Tuesday, September 08, 2009
Christina Kim -- like you've never seen her
After her hard to miss performance during the Solheim Cup, there is word that the flamboyant Christina Kim will appear semi-nude in an upcoming edition of ‘ESPN, The Magazine.’
Hey, if Ian Poulter can pose on a magazine cover wearing nothing but a strategically placed golf bag, why can't Christina Kim show a little skin?
Kim is one of three LPGA players – Anna Grezbien and Sandra Gal are the others – who will be featured in the magazine, which is devoting an issue to athlete’s bodies.
The good news is the magazine considers female golfers athletes, which is a small victory for golf.
The LPGA Tour, which hasn't had its happiest season, was briefed on the photo shoot in advance and gave its blessing.
Somewhere Jan Stephenson is smiling.
Thursday, September 03, 2009
Aces - times two
Holes-in-one are strange things.
That comes from a guy who's never made one -- but I've only been playing golf for 45 years.
This week, Arthur McDonald made two aces in the same round at Raintree Country Club's North Course. Now that's a good day.
McDonald has been a fixture around Charlotte golf for years, caddying at Carolina Golf Club, learning to play at Revolution and working at Raintree for years. He obviously learned something along the way.
Playing with friends this week, McDonald aced the par-3 fifth hole then, a couple of hours later, holed it on the 17th hole.
Good for him. Doubly good, in fact.
Tuesday, September 01, 2009
Tega Cay and the LPGA Tour? Maybe
It will be interesting to see if organizers and the LPGA Tour can complete the deal to bring a women’s professional golf tournament to Tega Cay beginning next year.
Talking to the local organizers, they’re bullish about their ability to make this happen though they admit there are still sponsorship issues to finalize. That’s a serious challenge in any business right now, doubly so for a golf tournament.

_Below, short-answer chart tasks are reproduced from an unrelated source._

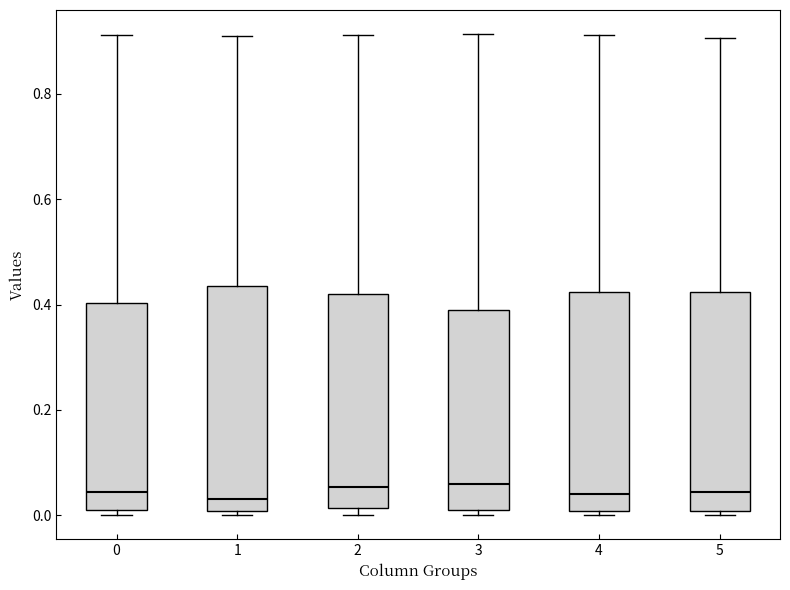

Where is the upper edge of the box at x = 2 on the y-axis? The values are not printed on the chart, so give them approximately, as read against the axis.

0.42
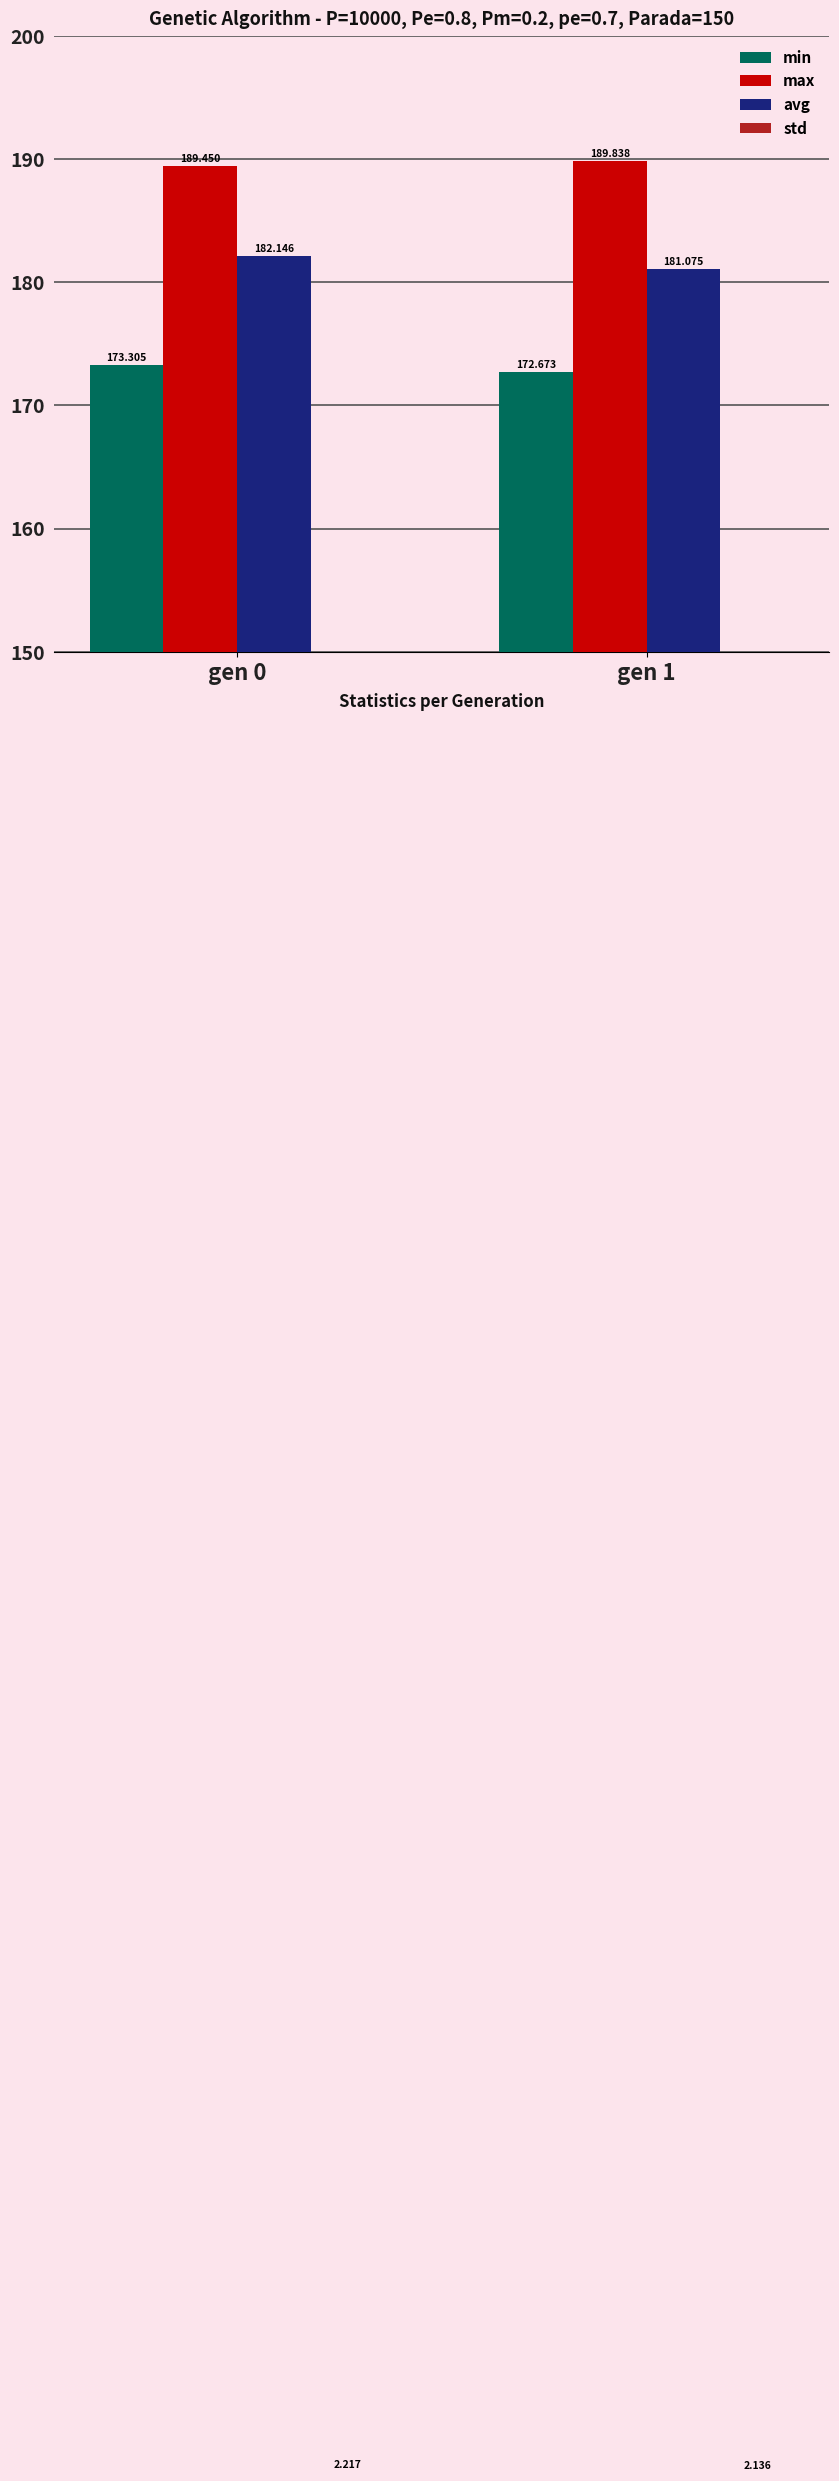

Reading left to right, extract all data points from this chart.

min: 173.3	172.7
max: 189.4	189.8
avg: 182.1	181.1
std: 2.2	2.1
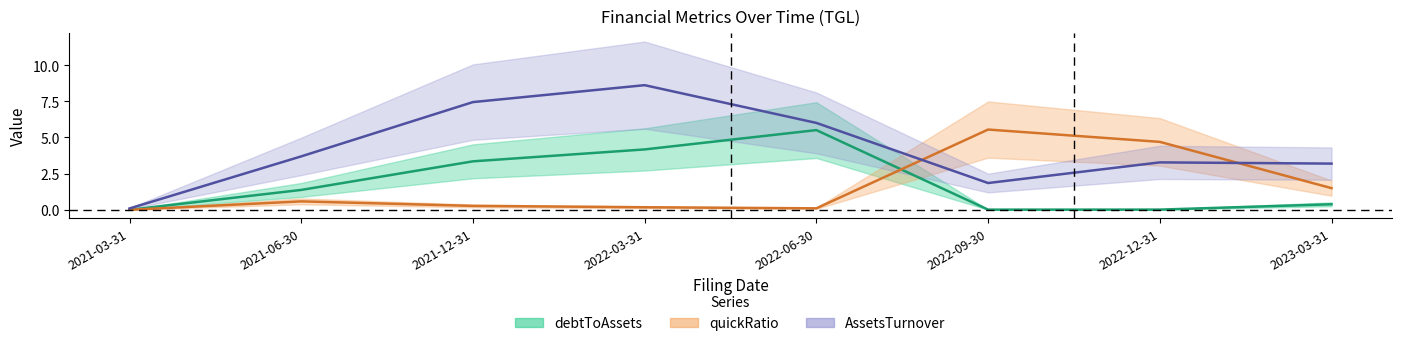

True or false: debtToAssets and quickRatio cross at least once.

True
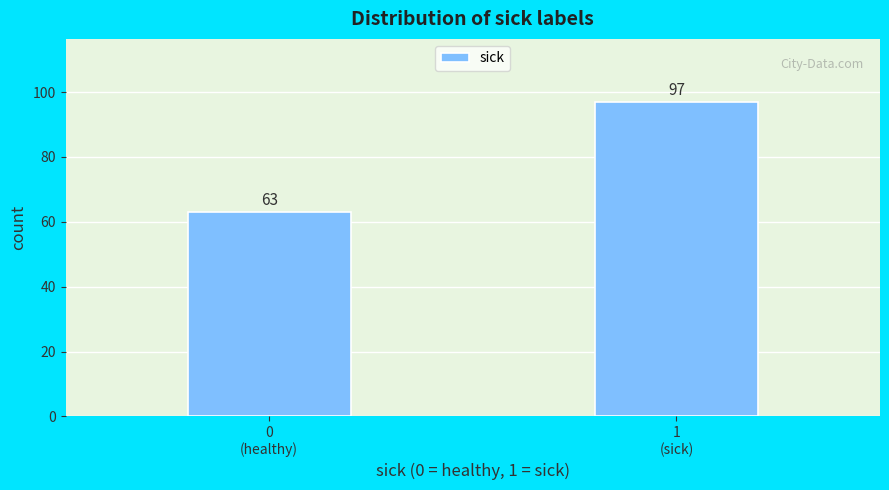

Reading left to right, what are all the values shown in this chart?

63	97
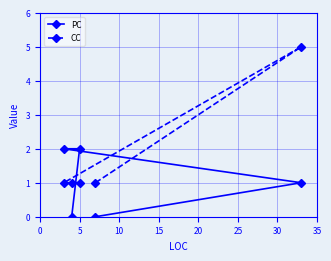

Does the chart display data point markers on the line(s)?

Yes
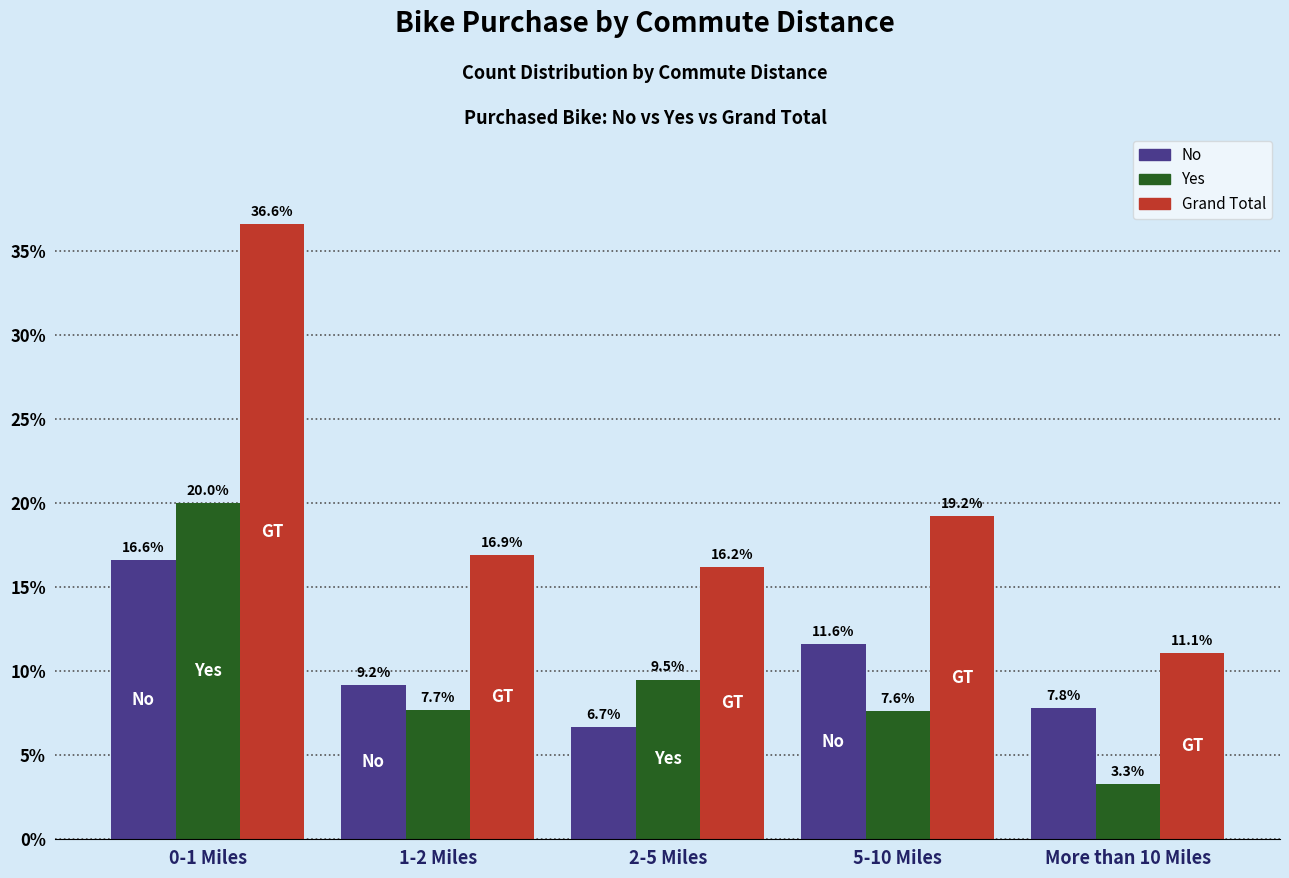

Reading left to right, extract all data points from this chart.

No: 16.6	9.2	6.7	11.6	7.8
Yes: 20.0	7.7	9.5	7.6	3.3
Grand Total: 36.6	16.9	16.2	19.2	11.1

Would an LPGA Tour event work at Tega Cay in the fall? Maybe.
It would have to get most of the top players, something that didn’t always happen for the Fieldcrest Cannon Classic at the Peninsula Club in the ’90s. It would need Paula Creamer, Suzann Petterssen, Lorena Ochoa and Natalie Gulbis, among others, to play.
Getting Michelle Wie is the ticket but she’s still planning on attending college in the fall which could knock her out of playing here.
It was surprising to hear Tega Cay as the host course if only because it hadn’t been mentioned before when there has been talk of a possible LPGA Tour event coming here. Tega Cay has 27 holes and a large clubhouse facility, which helps.
If it all comes together, it would be a nice addition to the local golf calendar at an ideal time to play golf in this area. Putting it together is the hard part.